Le métro new-yorkais de Bruce Davidson exposé à Washington
Photographe de l'agence Magnum depuis plus de 50 ans, Bruce Davidson, 78 ans, se définit comme un "photographe du noir et blanc" mais c'est la couleur qu’il a utilisée, pour la première fois, pour capturer au printemps 1980 les images violentes du métro de New-York.
Une trentaine de clichés de la série, récemment rééditée, sont exposés à la National Gallery of Arts de Washington (22 avril-5 août) pour l'exposition "J'espionne" (I Spy : Photography and the Theater of the Street), au côté de photos prises à la volée à Chicago ou New York par Walker Evans, Harry Callahan et Robert Frank.
"J'ai commencé à photographier dans le métro avec mon Leica en blanc et noir, j'étais déprimé après avoir perdu les droits d'un film sur lequel je travaillais", raconte le photographe lors d'une visite avec la presse, "mais quelque chose venait en couleur, un message, un sens que je sentais en couleur", dit-il.
Quelquefois je m’enfuyais en courant
Le photographe arpente les rames d'un métro "sale et dangereux" pendant un an, appareil photo sur la poitrine, avec dans la poche un recueil de ses oeuvres à montrer en exemple, et un formulaire d'autorisation de l'utilisation de l'image.
"Quelquefois je prenais la photo puis je demandais la permission, quelquefois je ne demandais rien du tout, quelquefois je m'enfuyais en courant comme un dératé", raconte-t-il, mais "je n'ai jamais caché l'appareil photo, c'est important qu'on le voie", dit-il.
L'image d'un voyou pointant son arme sur la tempe d'un jeune homme n'est pas aussi terrible qu'on peut le penser, "c'était un policier", raconte le photographe qui a suivi pendant des nuits une patrouille "déguisée et se comportant de telle façon qu'ils devaient être agressés".
La silhouette d'une jeune fille en robe légère, sur un quai, inspire une photo. "Je suis allé vers elle et elle m'a dit ‘je vous ai senti approcher, j'étais sur le point de vous balancer un coup de pied’." Bruce Davidson a revu son modèle trente ans plus tard à l'occasion de la parution d'un livre, "elle était dans la banque, dans la finance, elle pouvait se payer le livre", dit-il.
Bruce Davidson envisage de passer à la photo numérique
A cette époque, "j'ai trouvé quelque chose d’humain dans le métro, et je me suis trouvé moi-même, cela m'a enrichi", précise-t-il. "Ce que je photographie dépend de mon humeur", poursuit le photographe qui se concentre aujourd'hui sur Los Angeles, la relation entre la nature, les montagnes et la ville, avec des photos qui viennent d'être publiées dans le magazine The New Yorker.
"Je ne sais pas ce que je vais faire ensuite", dit-il.
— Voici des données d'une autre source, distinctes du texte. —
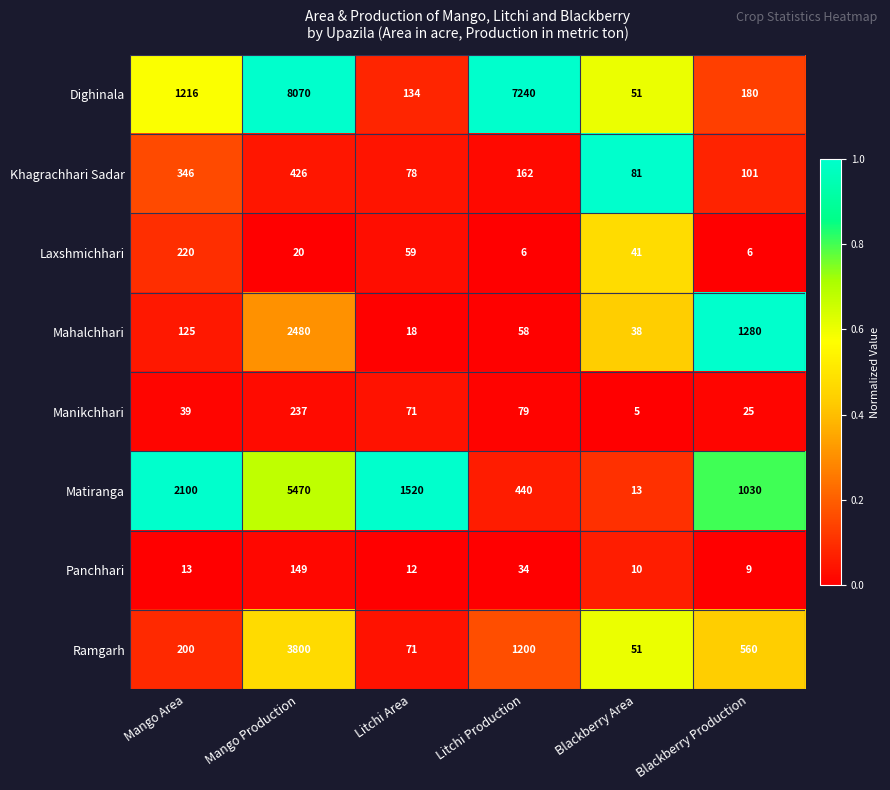

What is the highest value of the Mahalchhari series?

2480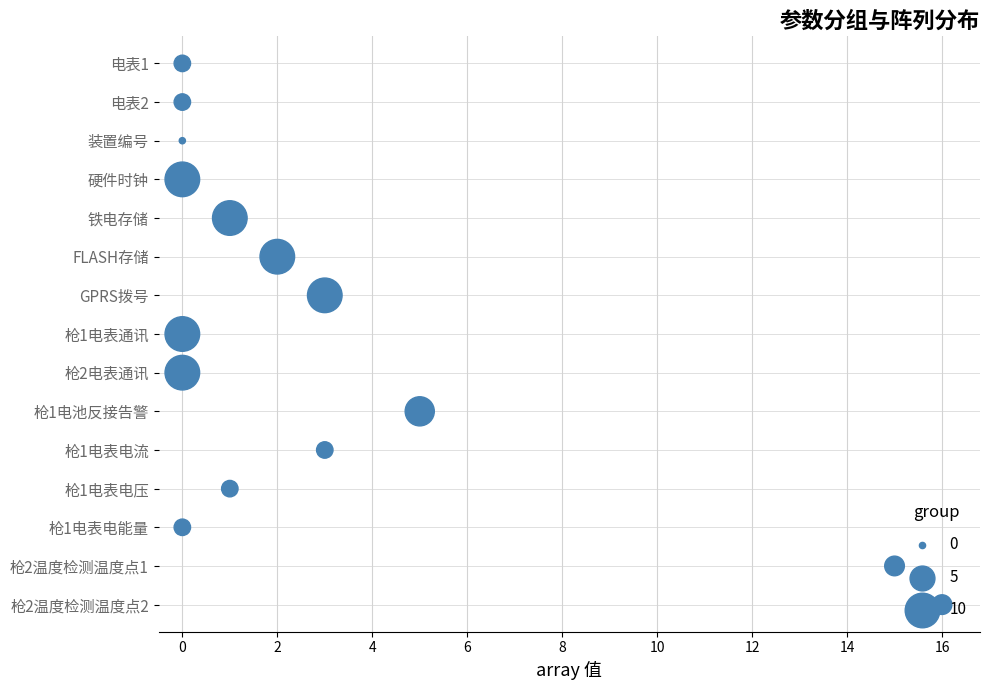

Which has a higher value, 4 or 16?

16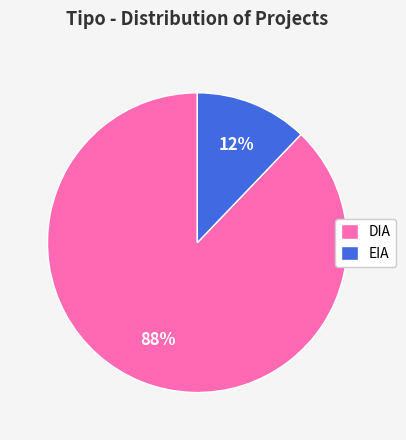

What is the largest slice in the pie chart?

DIA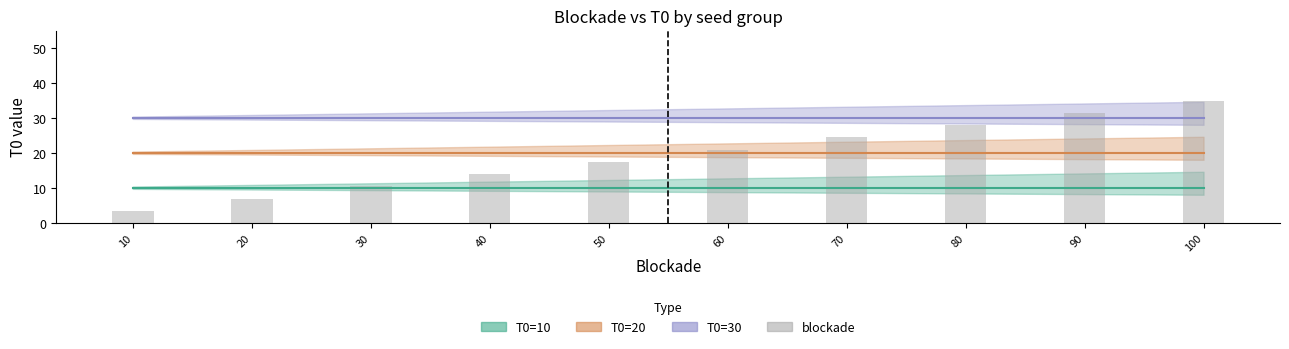

List the labels in order of value, smallest first.

10, 20, 30, 40, 50, 60, 70, 80, 90, 100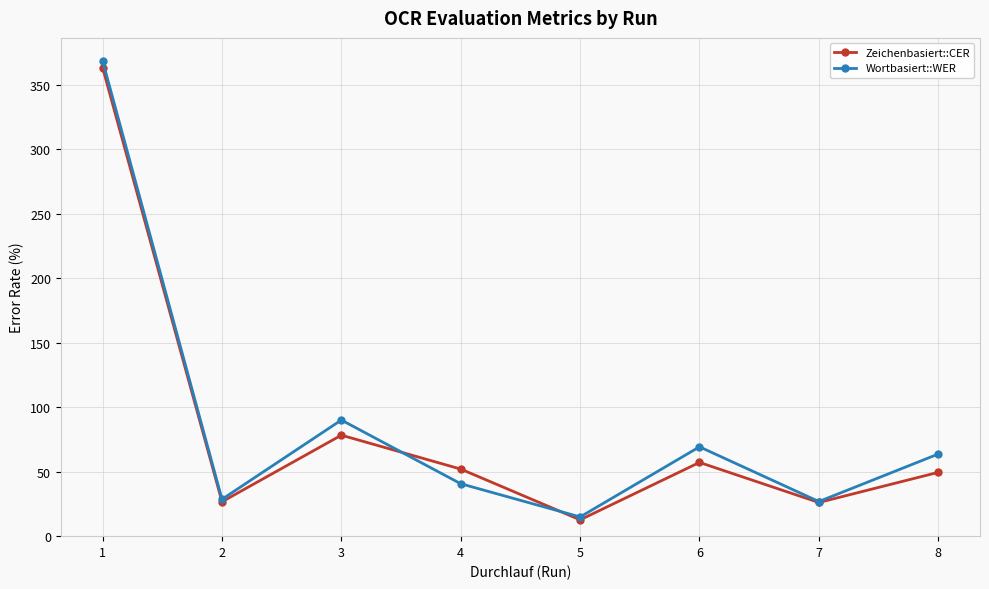

Is the value of Zeichenbasiert::CER at 3 greater than the value of Wortbasiert::WER at 2?

Yes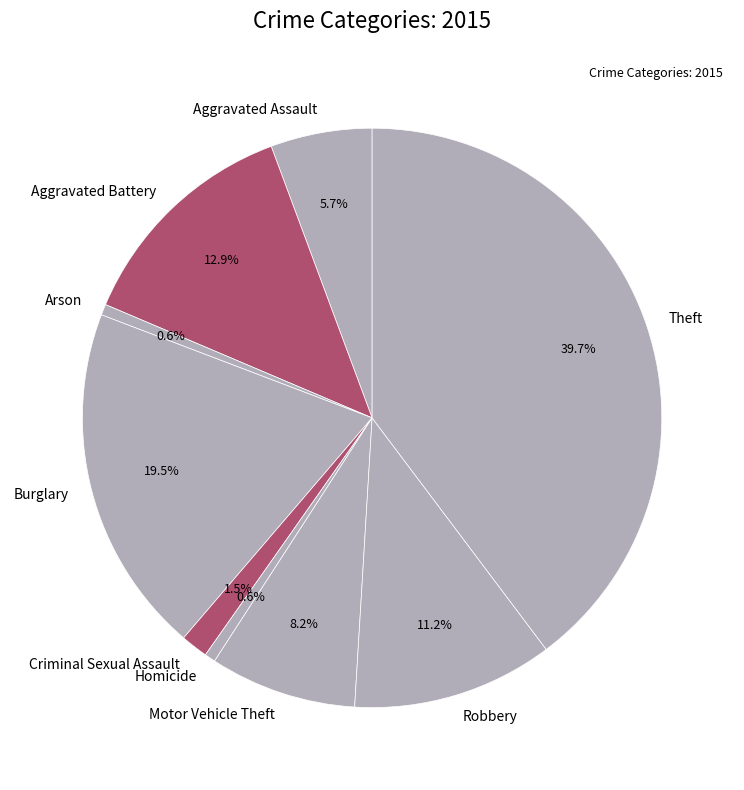

Which category has the biggest portion of the pie?

Theft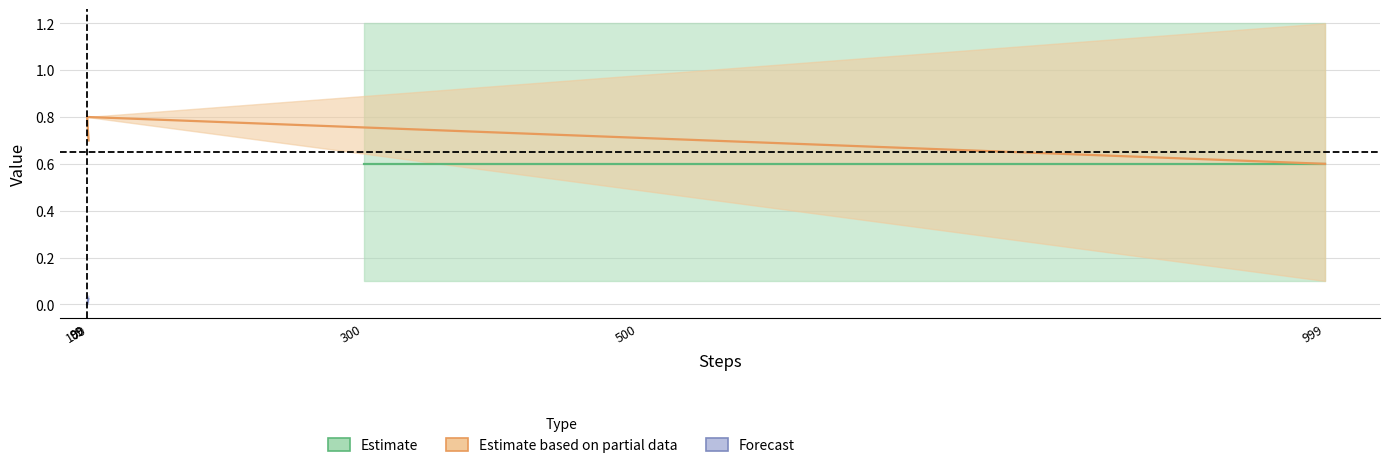

What is the value of the Estimate point at the 1st from the left?

0.6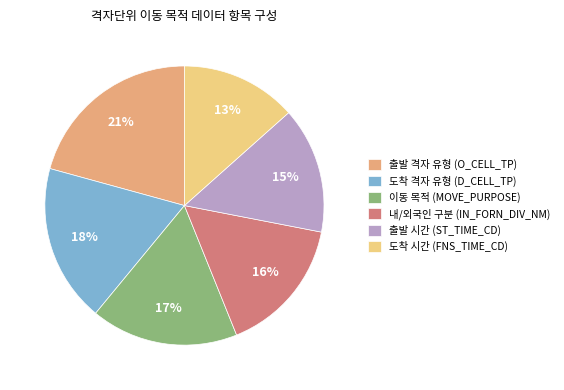

Which has a higher value, 출발 격자 유형 (O_CELL_TP) or 내/외국인 구분 (IN_FORN_DIV_NM)?

출발 격자 유형 (O_CELL_TP)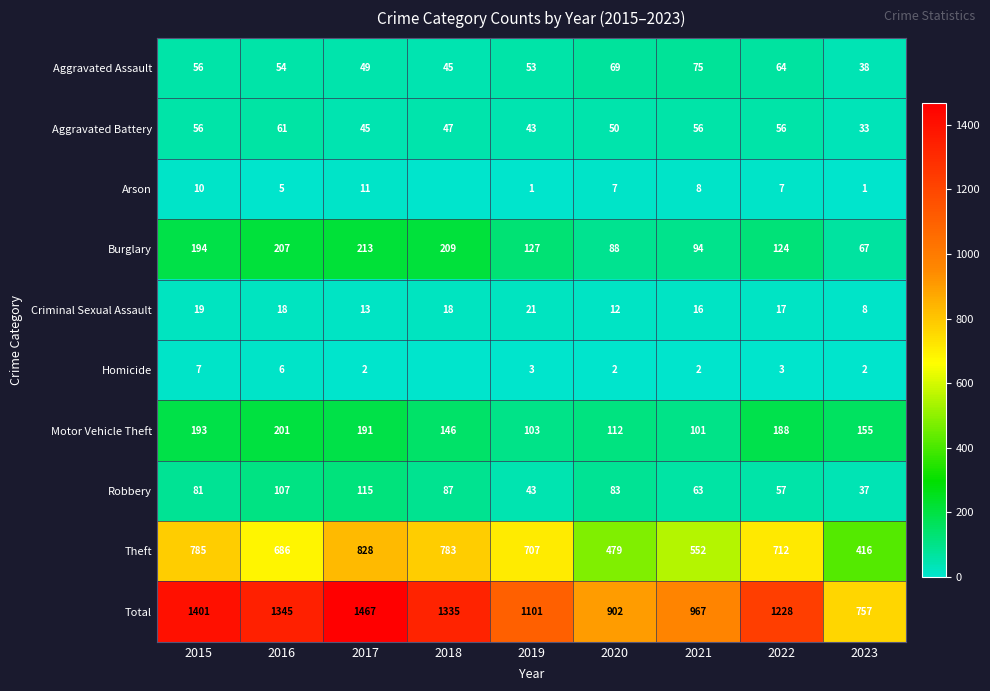

How many distinct data groups are displayed?

10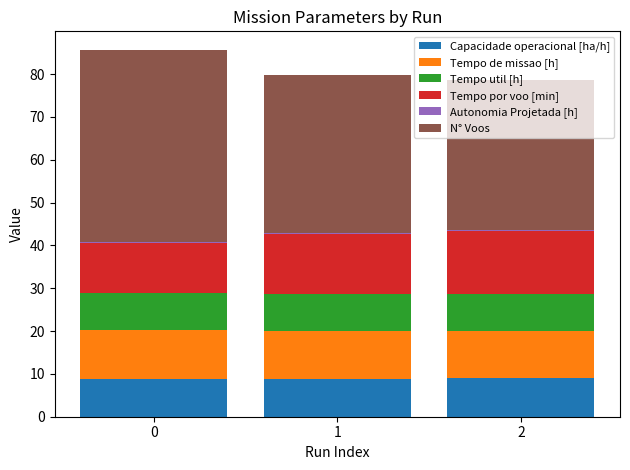

Which series has the largest total across all categories?

N° Voos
Il envisage de se mettre au numérique, "car dans cinq ans, peut-être que plus personne ne fera de pellicules. Je dois repartir à l'école", s'amuse le photographe qui quitte rarement son appareil, "partie prenante de mon âme".
Bruce Davidson est né à Chicago en 1933. Il a travaillé sur le combat des Noirs pour l'égalité des droits civiques dans les années 1960. Il a beaucoup photographié New York, en noir et blanc, notamment Harlem et Central Park. Il a réalisé pour la Maison européenne de la photographie un travail sur les jardins de Paris.
L’exposition de la National Gallery of Art de Washington couvre plus de 70 ans de photographie de rue, depuis les « Subway Portraits » de Walker Evans (1938). Elle rassemble des images de Harry Callahan, Beat Streuli ou Robert Frank.
Contrairement à Bruce Davidson, Walker Evans cachait son appareil photo qu’il actionnait avec un câble. La conscience ou l’ignorance des sujets pris en photo est une des problématiques de l’exposition.